Road and transit safety is not just a transport challenge. When we think of public spaces (in this case, public transport) as facilitators of mobility for children, transit safety also becomes a child rights and child safety issue, with ramifications for health, wellbeing, education, participation rights, and even economic growth.
In many countries, safe transit to schools and back home for children is an important determinant of access to education and opportunities. If children can safely commute, they are likelier to stay in school, secure a decent education, keep up their attendance and eventually chase better opportunities. But when children and young people are travelling on their own, they are also left relatively vulnerable. And this happens irrespective of the country they are in.

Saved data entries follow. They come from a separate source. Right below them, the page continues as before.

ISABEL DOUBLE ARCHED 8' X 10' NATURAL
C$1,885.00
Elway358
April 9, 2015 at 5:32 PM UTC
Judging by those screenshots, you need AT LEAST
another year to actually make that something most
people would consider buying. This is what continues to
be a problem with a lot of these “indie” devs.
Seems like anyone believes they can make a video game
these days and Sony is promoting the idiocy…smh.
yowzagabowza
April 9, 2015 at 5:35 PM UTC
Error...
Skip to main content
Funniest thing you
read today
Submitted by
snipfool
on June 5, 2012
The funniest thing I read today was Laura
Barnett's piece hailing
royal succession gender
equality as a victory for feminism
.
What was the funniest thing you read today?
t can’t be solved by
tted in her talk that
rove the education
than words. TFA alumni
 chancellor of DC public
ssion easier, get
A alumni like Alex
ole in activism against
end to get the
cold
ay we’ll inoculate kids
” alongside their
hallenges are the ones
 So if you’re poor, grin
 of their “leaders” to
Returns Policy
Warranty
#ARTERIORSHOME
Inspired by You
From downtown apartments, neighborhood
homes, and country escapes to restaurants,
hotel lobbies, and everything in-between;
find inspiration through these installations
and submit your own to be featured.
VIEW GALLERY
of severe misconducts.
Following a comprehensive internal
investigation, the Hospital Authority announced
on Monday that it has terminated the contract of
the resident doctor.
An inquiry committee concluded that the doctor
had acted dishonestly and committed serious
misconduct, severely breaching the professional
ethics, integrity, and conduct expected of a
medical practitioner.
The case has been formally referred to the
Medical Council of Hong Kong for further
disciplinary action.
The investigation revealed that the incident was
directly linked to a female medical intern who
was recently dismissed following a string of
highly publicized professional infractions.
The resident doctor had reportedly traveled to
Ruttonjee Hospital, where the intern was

In the UK, specifically, concerns have been raised, time and again, about how independent commute “leaves them (children and young people) vulnerable to people who want to exploit them for sexual and criminal purposes.” Children are likely to use the same travel or commute routes and board and deboard at the same time each day, and as such, these patterns can also make them vulnerable. Interacting with strangers on public transport should be discouraged. Yet, even the most careful person cannot help it if they are being noticed by other regular commuters. The vulnerability amplifies for children who might already be vulnerable due to their geographic location, housing or living situation, among other factors.
Another dimension of children’s safety is the external road safety measures. UNICEF reports that road traffic injuries are among the leading causes of death for children and adolescents aged 5–19 years. With nearly 220,000 deaths reported in the 0-19 years age bracket due to road traffic accidents, we have the power to prevent 600 deaths each day.
The best way to prevent children from falling into harmful situations is by identifying potential vulnerabilities beforehand. Knowing where children might be closer to harm is the first step to keeping them from those places of interaction.
In this respect, the Look Closer campaign can provide a helpful framework.
Fundamental Safety Principles:
Go over the basics of safe commuting with your children; they should avoid talking to strangers when travelling alone, especially not dispensing any personal details. Communicate with your child(ren) regularly so they can share if they are ever approached by a stranger. Help your child identify safety cues: sitting near families with children, using closed spaces life lifts or deserted routes only when they are accompanied by friends, and asking only proper authorities for help (like a police officer or someone running a business establishment in the vicinity) and not look lost in front of strangers.
Prepare them for independence:
If your children have been accompanied by an adult previously, then start to ease them into independent commutes. Start practising with them by learning the route, and navigating alternate routes, then let them give you directions, and only let them do it on their own when they are fully confident. Rehearse the route with them as much as possible…their confidence in navigation can be game-changing for their road safety instincts.
You should be reachable:
It is also crucial that your children learn their address and telephone number by heart in case of emergencies. They should also have you listed as an emergency contact and set it up on speed dial on their phone if they carry one. By the time you let them go on their own, they should also be adept at tracing their home address and school address on the map or through alternate routes.
A buddy system can help:
If another child is also learning to take public transit, it is a great idea to have the kids travel together. Being in a socially familiar space naturally enhances their confidence.
Road safety measures:
Criminal exploitation is not the only looming threat. When your child first begins commuting on their own, road safety is also a major factor. The first exercise is crossing the road, traffic island, zebra crossing, or a footbridge as a pedestrian. Children should be familiarised with and follow the Green Cross Code, under which they stop, look, listen and think before crossing the road. Another important rule is to keep gadgets away when walking. This includes not just mobile phones but also talking off headphones when they are crossing the road.
If your child or anyone you know is in danger, or you have reason to believe they are vulnerable, then get support.
Children are best protected when they are prepared. Do not keep them from the realities of life, but empower them with information on identifying signs of danger. And let them know that help is available if they ever feel unsafe.